The U.S. Department of the Treasury announced that it will borrow $3 trillion dollars this quarter to make up for the four separate COVID-19 relief bills that authorized $3 trillion in new spending. Since March 1, the national debt has grown by $1.5 trillion.
Recovery and Relief
During Fox News’s town hall, President Trump doubled down and said that a payroll tax cut would be necessary in Congress’s next COVID-19 relief package. However, Senator Chuck Grassley (R-Iowa), who chairs the Senate Finance Committee, has expressed hesitation about moving legislation containing payroll tax cuts. Additionally, the Senate’s second highest ranking Republican, Senator John Thune (R-SD), stated he was not particularly eager to pass a payroll tax cut and instead was focusing on liability litigation and providing aid to small businesses.
Senate Majority Leader Mitch McConnell (R-KY) stated that in the next round of COVID-19 relief legislation that liability protections for employers was his red line. Senator McConnell has explained that the bill to protect employers from litigation surrounding COVID-19 and the workplace would be “narrowly crafted” and that the bill would “not protect somebody from gross negligence.”

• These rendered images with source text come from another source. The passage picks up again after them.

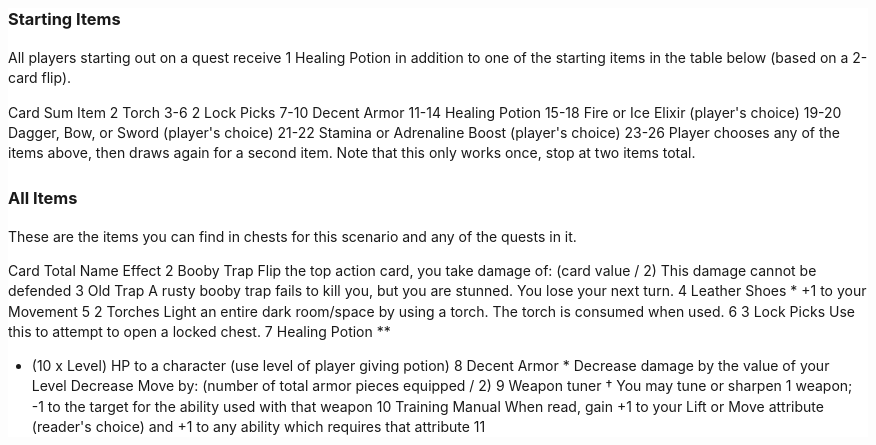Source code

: 
### Starting Items

All players starting out on a quest receive 1 Healing Potion in addition to one of the starting items in the table below (based on a 2-card flip).

Card Sum
Item
2
Torch
3-6
2 Lock Picks
7-10
Decent Armor
11-14
Healing Potion
15-18
Fire or Ice Elixir (player's choice)
19-20
Dagger, Bow, or Sword (player's choice)
21-22
Stamina or Adrenaline Boost (player's choice)
23-26
Player chooses any of the items above, then draws again for a second item.
Note that this only works once, stop at two items total.


### All Items

These are the items you can find in chests for this scenario and any of the quests in it.

Card Total
Name
Effect
2
Booby Trap
Flip the top action card, you take damage of: (card value / 2)
This damage cannot be defended
3
Old Trap
A rusty booby trap fails to kill you, but you are stunned. You lose your next turn.
4
Leather Shoes *
+1 to your Movement
5
2 Torches
Light an entire dark room/space by using a torch. The torch is consumed when used.
6
3 Lock Picks
Use this to attempt to open a locked chest.
7
Healing Potion **
+ (10 x Level) HP to a character (use level of player giving potion)
8
Decent Armor *
Decrease damage by the value of your Level
Decrease Move by: (number of total armor pieces equipped / 2)
9
Weapon tuner †
You may tune or sharpen 1 weapon; -1 to the target for the ability used with that weapon
10
Training Manual
When read, gain +1 to your Lift or Move attribute (reader's choice) and +1 to any ability which requires that attribute
11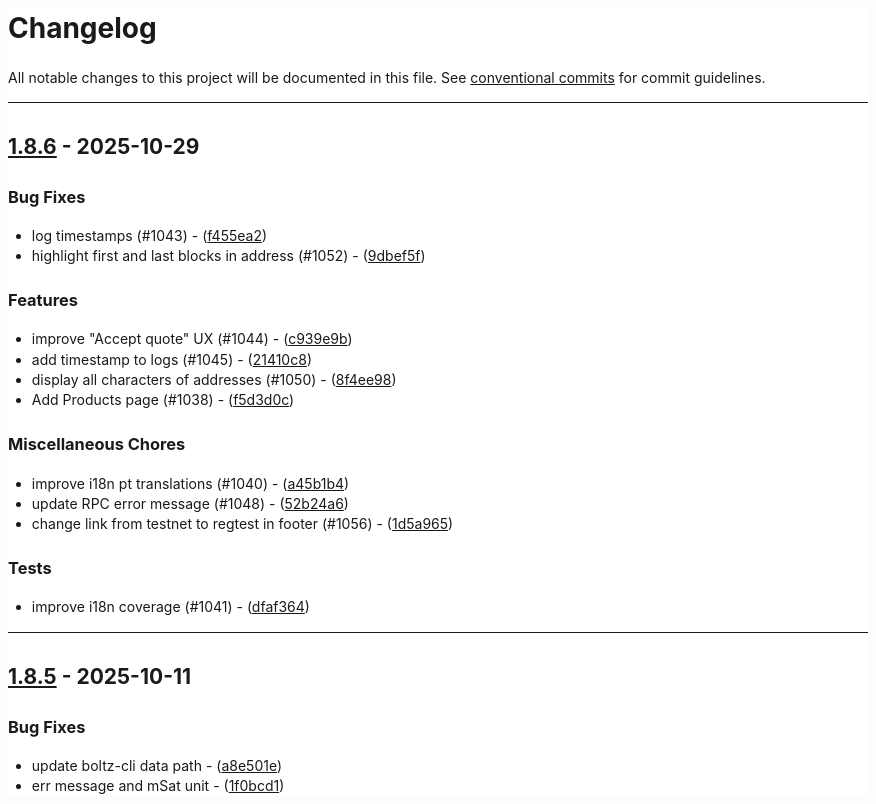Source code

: # Changelog

All notable changes to this project will be documented in this file. See [conventional commits](https://www.conventionalcommits.org/) for commit guidelines.

---
## [1.8.6](https://github.com/BoltzExchange/boltz-web-app/compare/v1.8.5..v1.8.6) - 2025-10-29

### Bug Fixes

- log timestamps (#1043) - ([f455ea2](https://github.com/BoltzExchange/boltz-web-app/commit/f455ea2cc97e415aded3c9bf6fc02940f2b747bc))
- highlight first and last blocks in address (#1052) - ([9dbef5f](https://github.com/BoltzExchange/boltz-web-app/commit/9dbef5f0df370f3c40b4de5ae0506684b95b3a59))

### Features

- improve "Accept quote" UX (#1044) - ([c939e9b](https://github.com/BoltzExchange/boltz-web-app/commit/c939e9bf0f8e02a5757b477607428a7e63b3b069))
- add timestamp to logs (#1045) - ([21410c8](https://github.com/BoltzExchange/boltz-web-app/commit/21410c810244e41ea741f7ab05193632caa2d1c7))
- display all characters of addresses (#1050) - ([8f4ee98](https://github.com/BoltzExchange/boltz-web-app/commit/8f4ee9823105266fc606145a8babc7e2b8b0fe5d))
- Add Products page (#1038) - ([f5d3d0c](https://github.com/BoltzExchange/boltz-web-app/commit/f5d3d0c57976260519a53c660510d9908cdcd8b7))

### Miscellaneous Chores

- improve i18n pt translations (#1040) - ([a45b1b4](https://github.com/BoltzExchange/boltz-web-app/commit/a45b1b437490b959ac21c5e37563b776d04822a9))
- update RPC error message (#1048) - ([52b24a6](https://github.com/BoltzExchange/boltz-web-app/commit/52b24a6f0ecc6d3efaeec2c5e3b6c33e84649c9d))
- change link from testnet to regtest in footer (#1056) - ([1d5a965](https://github.com/BoltzExchange/boltz-web-app/commit/1d5a9651980614d53878e8fa860b467c16645bfa))

### Tests

- improve i18n coverage (#1041) - ([dfaf364](https://github.com/BoltzExchange/boltz-web-app/commit/dfaf364f210ece977309bac34643155797e48180))

---
## [1.8.5](https://github.com/BoltzExchange/boltz-web-app/compare/v1.8.4..v1.8.5) - 2025-10-11

### Bug Fixes

- update boltz-cli data path - ([a8e501e](https://github.com/BoltzExchange/boltz-web-app/commit/a8e501e4042057d317dc66ebac4e992980ccb6bf))
- err message and mSat unit - ([1f0bcd1](https://github.com/BoltzExchange/boltz-web-app/commit/1f0bcd17841f619251c484097633530ff0bf420d))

House Democrats are working on putting together a bill proposal for the next COVID-19 relief package. House Speaker Nancy Pelosi (D-CA) and her colleagues have created an outline for a package that would cost over $1 trillion. This package is expected to include funding to assist state and local governments. Speaker Pelosi has also stated that they would be “strengthening PPP, expanding support beyond the PPP as it has been originally presented, and then having more resources.”
According to connected vehicle data, vehicle traffic volume has continued to increase. This is a consequence of states loosening stay at home restrictions.
The state of California has sued ridesharing companies Uber and Lyft. The lawsuit alleges that both companies have been misclassifying their workers as independent contractors. The law used as a basis for the lawsuit was passed this past January.